“This is what democracy looks like!”
Oliver Ressler
A Space Windows
May 3 – June 7, 2003
Copresented by: Mayworks Festival of Working People and the Arts
"This is what democracy looks like!" is a video that examines events surrounding a demonstration against the World Economic Forum on July 1, 2001 in Salzburg, Austria.

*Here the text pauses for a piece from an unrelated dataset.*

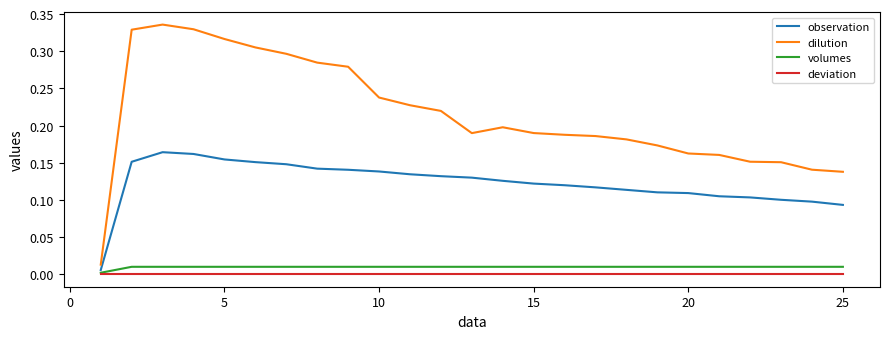

At how many categories does at least one series exceed 0?

25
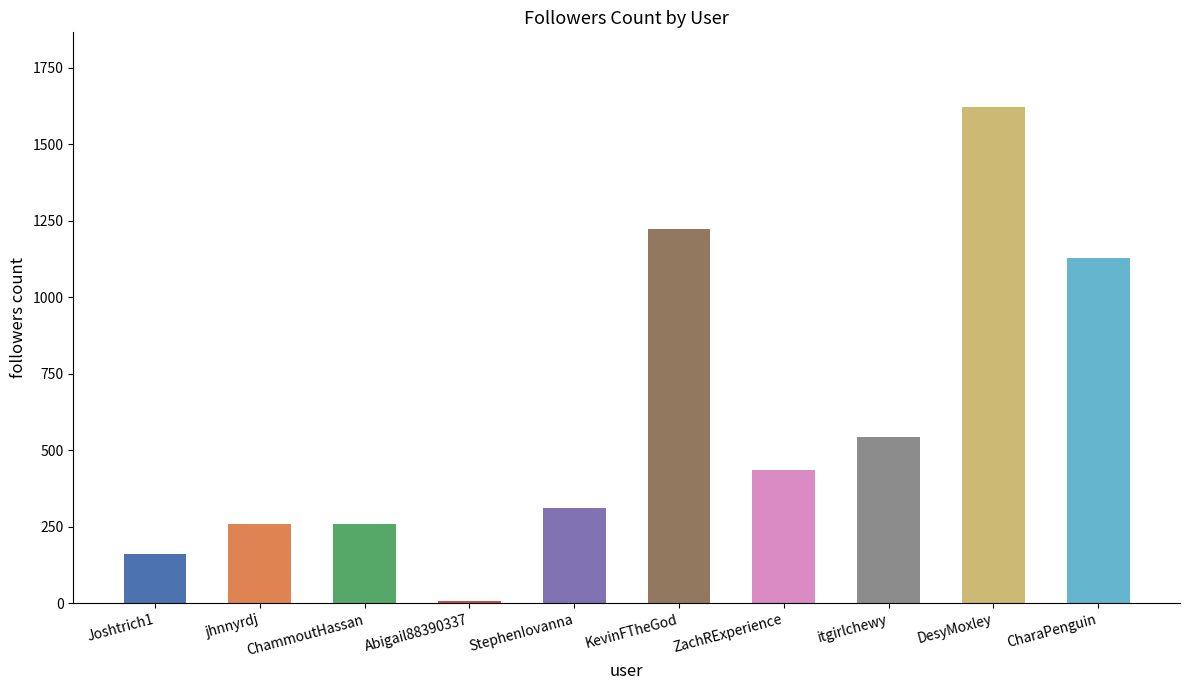

Is it true that the value at ZachRExperience is 574?

False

Salzburg was the site of the first in a series of anti-globalization demonstrations in Austria. It followed the highly conflictive events in Seattle, Prague, Davos, Quebec and Gothenburg. The demonstration in Salzburg had been prohibited by the police who detained 919 participants for several hours. The video presents interviews with six activists – Walter Baier, Tanja Jenni, Ingrid Popper, Michael Pröbsting, Daniel Sanin, Irene Zavarsky – and a compilation of footage from Indymedia Austria, Filmliga Linz, offscreen – offenes film forum salzburg, UTV Vienna and Oliver Ressier. In contrast to the mass media image of the protester as naive, chaotic or violent, Ressler’s interviews present the activists as informed spokespersons on a number of issues. Central to the discussion are the limitation of basic democratic rights – the ban on demonstrating, the detention of hundreds of people in a police cordon – and the tension between the limited physical force of a few demonstrators and the structural violence practiced by state power.
"This is what democracy looks like!" (38 Min., 2002) received the ZKM International Media art Prize in Karlsruhe.
Biographies
Ressler’s work is intended to reach a large public. He sees his art as a political position. In the nineties Ressler addressed issues of racism and immigration policies as well as the effects of genetic engineering. His recent work consists of more active collaboration with activists.